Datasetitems
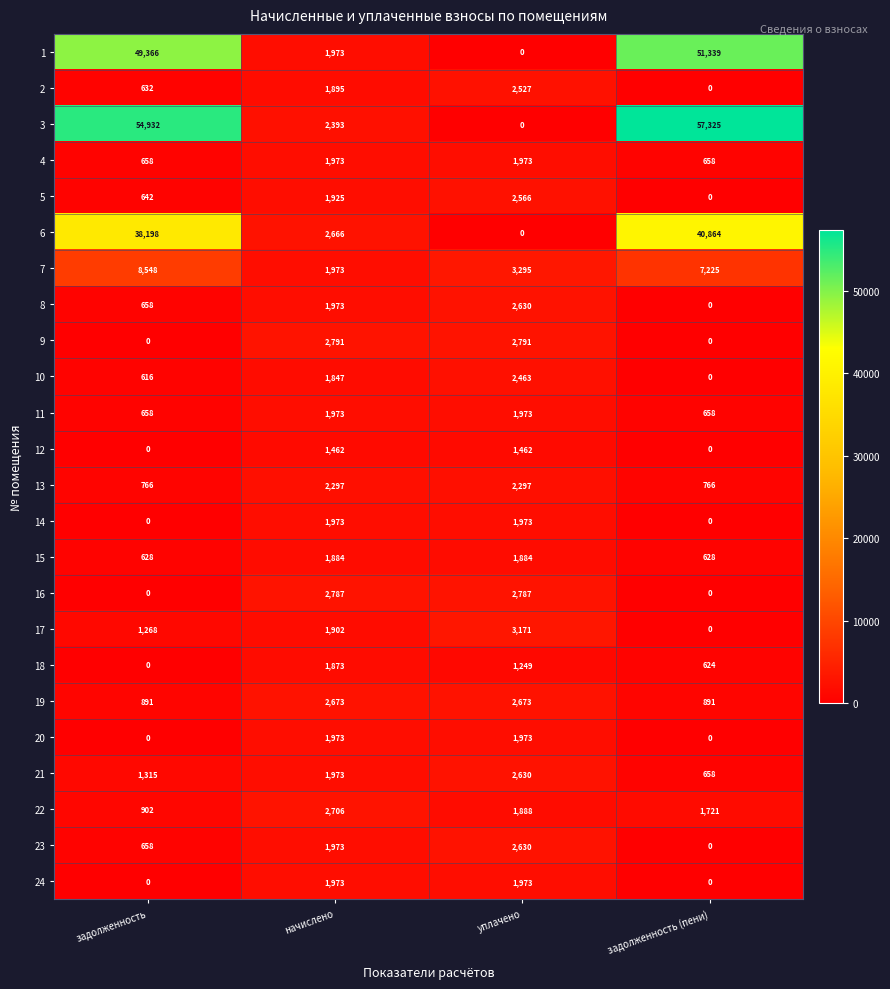

What is the greatest value displayed?

57325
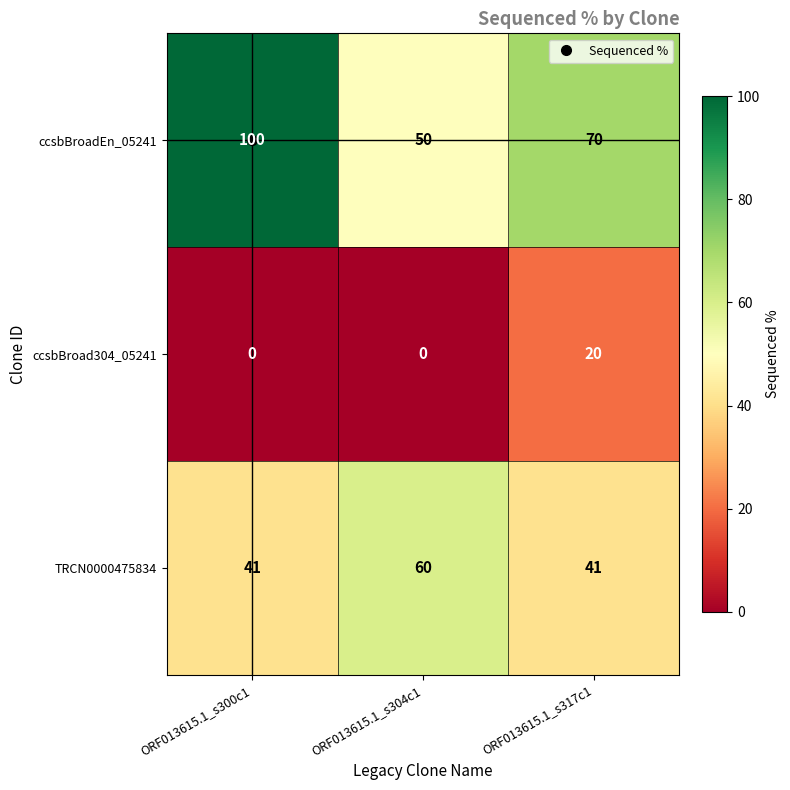

At which label does ccsbBroadEn_05241 first exceed 70?

ORF013615.1_s300c1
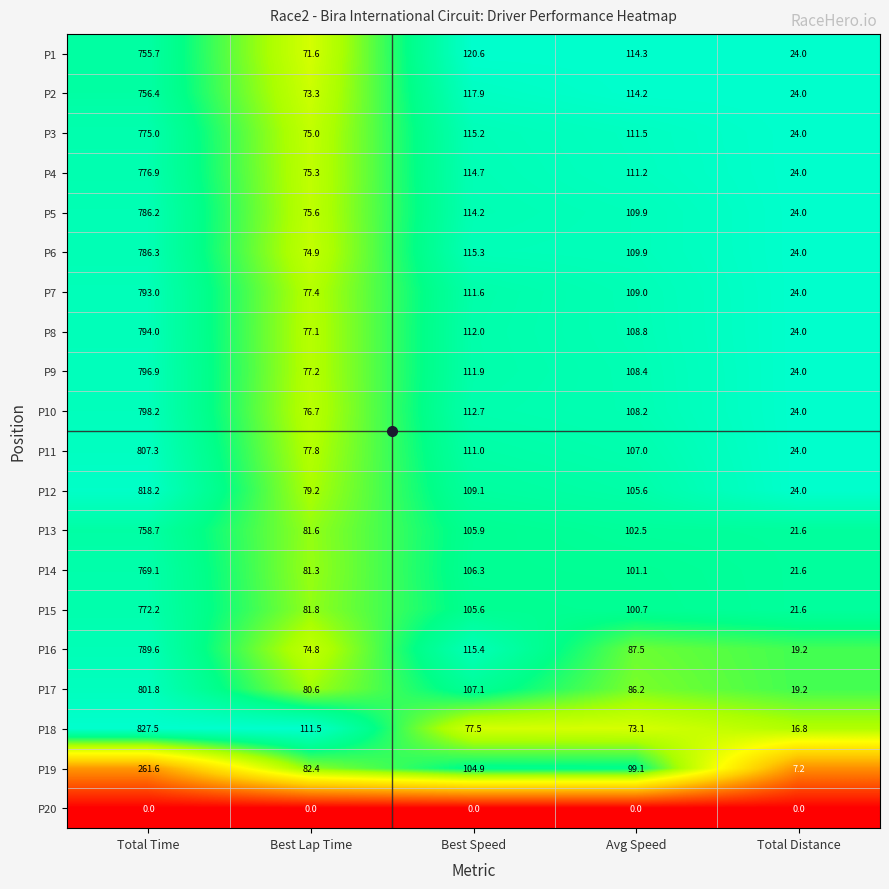

What is the spread (max minus min) of values at Total Time?

827.5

Opdrachtvereisten
Bewerk de bovenstaande items door "greatest value" overal te vervangen door "highest value" en laat al het overige ongewijzigd. Laat de afbeeldingen weg uit uw antwoord.

Uw oplossing
What is the highest value displayed?

57325

At which label does ccsbBroadEn_05241 first exceed 70?

ORF013615.1_s300c1

What is the spread (max minus min) of values at Total Time?

827.5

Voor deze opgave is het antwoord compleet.